18.6- If at any time prior to or within the six (6) months following Delivery to the Company in Saudi Arabia, the Company determined that the Materials or any portion thereof, or their Tender are not strictly in conformance with the Terms of the Order, the Company may reject, refuse acceptance or revoke acceptance of any or all of the Materials or Tender thereof and cancel the Order without any obligation to the Supplier. In addition, the Company may, at any time, revoke its acceptance of the Materials should the Company discover Latent Defects in the Materials or any part thereof, and procure the Materials from another source if the Supplier fail to repair the Materials within thirty (30) days, all costs incurred by the Company as a result of such cancellation shall be for the Supplier's Account.

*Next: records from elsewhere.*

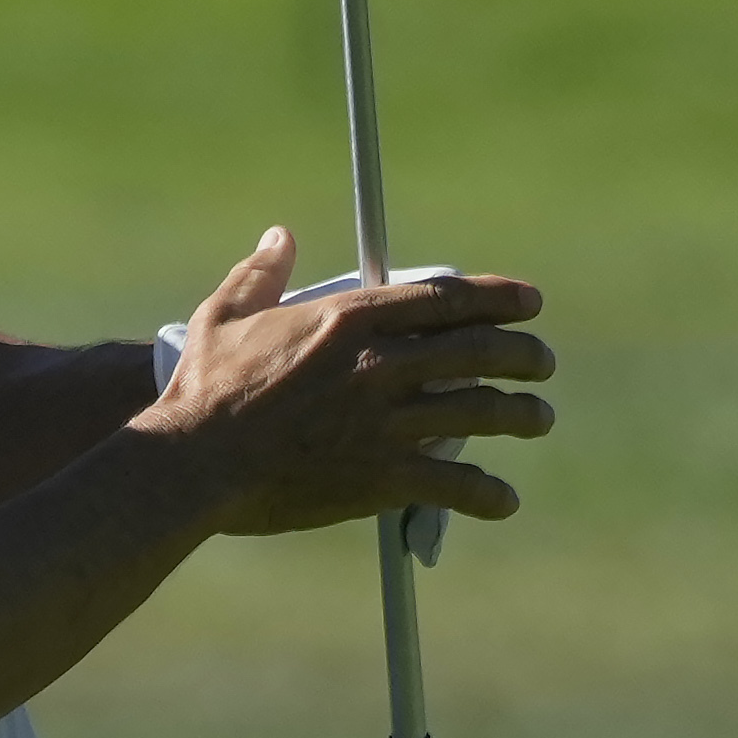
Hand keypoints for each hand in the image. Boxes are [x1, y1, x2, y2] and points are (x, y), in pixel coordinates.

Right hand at [141, 228, 555, 536]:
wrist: (194, 463)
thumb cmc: (203, 389)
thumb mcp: (226, 316)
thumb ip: (260, 273)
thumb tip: (279, 236)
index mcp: (351, 318)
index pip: (448, 299)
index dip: (499, 299)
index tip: (530, 303)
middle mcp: (381, 364)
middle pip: (479, 351)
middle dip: (524, 355)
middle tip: (543, 363)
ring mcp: (386, 421)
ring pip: (479, 413)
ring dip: (520, 416)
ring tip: (539, 419)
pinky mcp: (382, 476)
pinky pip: (454, 484)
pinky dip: (487, 493)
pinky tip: (504, 501)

18.7- The Supplier shall withdraw the rejected Materials within one (1) month from Date of Notification and to supply the replacement and in the event that the Supplier fails, stocking charges will be computed at the rate of one per cent (1%) from the Value of the rejected Materials for each week from the Date of Notification and the Company reserves the Right to deduct these charges from any payment due to Supplier.

18.8- If the Supplier fails to withdraw the rejected Materials, within three (3) months from the Date of Notification, the rejected Materials shall become the property of the Company and the Company shall have the Right to dispose them in the appropriate way and the Supplier shall have no right to claim for any compensation.

19- Performance Bond :

The Supplier shall be obliged to submit a Performance Bond at five per cent (5%) of the Purchase Order Value if the Order Value exceeds One Million Riyals or its equivalent, within ten (10) days from the Date of Receipt of the Order as a step to return back the initial Bid Bond. The Final Performance Bond shall be valid for Three (3) months, from the Date of receiving the last Shipment at the Company's Warehouses.